● **Data for this task**
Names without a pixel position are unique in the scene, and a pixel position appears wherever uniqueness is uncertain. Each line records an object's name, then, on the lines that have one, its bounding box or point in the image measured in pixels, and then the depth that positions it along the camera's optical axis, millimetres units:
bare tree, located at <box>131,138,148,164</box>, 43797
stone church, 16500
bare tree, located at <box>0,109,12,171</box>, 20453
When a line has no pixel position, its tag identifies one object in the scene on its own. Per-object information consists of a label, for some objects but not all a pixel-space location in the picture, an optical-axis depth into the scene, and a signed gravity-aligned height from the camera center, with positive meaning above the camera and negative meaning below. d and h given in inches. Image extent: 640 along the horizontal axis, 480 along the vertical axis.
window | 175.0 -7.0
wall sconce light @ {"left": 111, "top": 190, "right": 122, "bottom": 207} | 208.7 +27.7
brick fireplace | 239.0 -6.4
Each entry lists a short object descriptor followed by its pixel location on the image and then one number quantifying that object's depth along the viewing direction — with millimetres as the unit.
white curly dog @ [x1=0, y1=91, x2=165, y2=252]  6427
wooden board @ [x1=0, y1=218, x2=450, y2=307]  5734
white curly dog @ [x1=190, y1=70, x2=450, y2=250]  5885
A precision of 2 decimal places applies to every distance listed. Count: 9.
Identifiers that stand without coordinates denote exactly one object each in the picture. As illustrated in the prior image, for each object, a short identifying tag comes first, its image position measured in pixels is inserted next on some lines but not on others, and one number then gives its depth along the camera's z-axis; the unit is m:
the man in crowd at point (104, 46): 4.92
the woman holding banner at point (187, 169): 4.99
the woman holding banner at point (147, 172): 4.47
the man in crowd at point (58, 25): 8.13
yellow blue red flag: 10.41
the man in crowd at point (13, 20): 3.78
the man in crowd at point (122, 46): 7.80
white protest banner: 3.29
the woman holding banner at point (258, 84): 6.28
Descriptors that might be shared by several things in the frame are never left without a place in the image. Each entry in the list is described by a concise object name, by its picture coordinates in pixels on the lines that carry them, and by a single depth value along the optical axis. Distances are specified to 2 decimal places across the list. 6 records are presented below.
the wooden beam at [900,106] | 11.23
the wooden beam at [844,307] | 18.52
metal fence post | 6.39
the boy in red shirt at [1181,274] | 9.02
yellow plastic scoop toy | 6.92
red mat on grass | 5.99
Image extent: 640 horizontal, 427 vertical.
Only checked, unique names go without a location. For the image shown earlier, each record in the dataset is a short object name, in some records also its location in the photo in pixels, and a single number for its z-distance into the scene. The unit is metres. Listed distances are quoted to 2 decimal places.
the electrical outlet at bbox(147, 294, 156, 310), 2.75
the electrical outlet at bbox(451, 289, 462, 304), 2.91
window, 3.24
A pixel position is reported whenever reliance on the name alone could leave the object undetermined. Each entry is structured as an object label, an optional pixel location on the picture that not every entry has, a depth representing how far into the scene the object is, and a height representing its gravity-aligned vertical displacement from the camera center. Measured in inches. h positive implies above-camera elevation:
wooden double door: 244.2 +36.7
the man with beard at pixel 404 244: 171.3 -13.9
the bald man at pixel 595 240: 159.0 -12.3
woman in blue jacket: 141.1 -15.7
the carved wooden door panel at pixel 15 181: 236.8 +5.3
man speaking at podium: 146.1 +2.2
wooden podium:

● **Problem to solve**
Reprint the complete listing exactly.

● **Result of the task**
Names without a pixel position are unique in the scene, and a pixel position appears wherever uniqueness is uncertain. Each line records an object's name, then, on the lines that have one, its bounding box or point in the image measured in pixels, and then the depth that positions it along the camera's optical axis, millimetres units:
bare tree, located at <box>131,138,148,164</box>, 43797
stone church, 16500
bare tree, located at <box>0,109,12,171</box>, 20453
When a line has no pixel position, its tag identifies one object in the scene on its own. Per-object information consists of a label, for some objects but not all a pixel-space location in the picture, an optical-axis depth into the scene, and a signed gravity-aligned height from the camera center, with positive meaning above the camera and negative meaning below. d and h given in inches. Image extent: 640 along the horizontal axis, 480 along the vertical axis.
window | 175.0 -7.0
wall sconce light @ {"left": 111, "top": 190, "right": 122, "bottom": 207} | 208.7 +27.7
brick fireplace | 239.0 -6.4
Each entry lists a short object descriptor followed by its pixel location on the image and then one number quantifying that object's depth along the viewing direction — with millimetres as the unit.
white curly dog @ [x1=0, y1=91, x2=165, y2=252]  6427
wooden board @ [x1=0, y1=218, x2=450, y2=307]  5734
white curly dog @ [x1=190, y1=70, x2=450, y2=250]  5885
A precision of 2 decimal places applies to every distance listed. Count: 9.
Identifiers that stand without coordinates denote exactly one object each in the picture. As illustrated in the prior image, for each object, a short identifying tag comes first, its image position measured in pixels is inserted next on some lines but not on others, and one number then gives its depth along the camera's z-axis; the unit is m:
the man in crowd at point (104, 46): 4.92
the woman holding banner at point (187, 169): 4.99
the woman holding banner at point (147, 172): 4.47
the man in crowd at point (58, 25): 8.13
yellow blue red flag: 10.41
the man in crowd at point (13, 20): 3.78
the man in crowd at point (122, 46): 7.80
white protest banner: 3.29
the woman holding banner at point (258, 84): 6.28
Descriptors that might be shared by several things in the frame are never left without a place in the image. Each entry in the list is described by a concise object name, by its picture coordinates in pixels on the lines that carry them, and by a single depth value along the optical axis. Distances are specified to 2 decimal places across the list. 6 records are presented below.
the wooden beam at [900,106] | 11.23
the wooden beam at [844,307] | 18.52
metal fence post | 6.39
the boy in red shirt at [1181,274] | 9.02
yellow plastic scoop toy | 6.92
red mat on grass | 5.99
Image extent: 640 horizontal, 427 vertical.
Only checked, unique names go without a location. For the image shown earlier, each record in the dataset is a short object name, in some records also its location in the photo in pixels, and a single number for its z-distance into the scene. The unit is metres. Listed distances are quoted to 2 decimal places.
the electrical outlet at bbox(147, 294, 156, 310), 2.75
the electrical outlet at bbox(451, 289, 462, 304), 2.91
window, 3.24
A pixel position is reported whenever reliance on the name alone could leave the object undetermined. Each entry is structured as an object label, an optional pixel location on the picture that not every entry has, a depth representing how far into the scene the object is, and a height representing its gravity-aligned vertical displacement from the camera center. Measured in inches. h positive implies above-camera elevation:
wooden double door: 244.2 +36.7
the man with beard at pixel 404 244: 171.3 -13.9
the bald man at pixel 595 240: 159.0 -12.3
woman in blue jacket: 141.1 -15.7
the carved wooden door panel at pixel 15 181: 236.8 +5.3
man speaking at podium: 146.1 +2.2
wooden podium:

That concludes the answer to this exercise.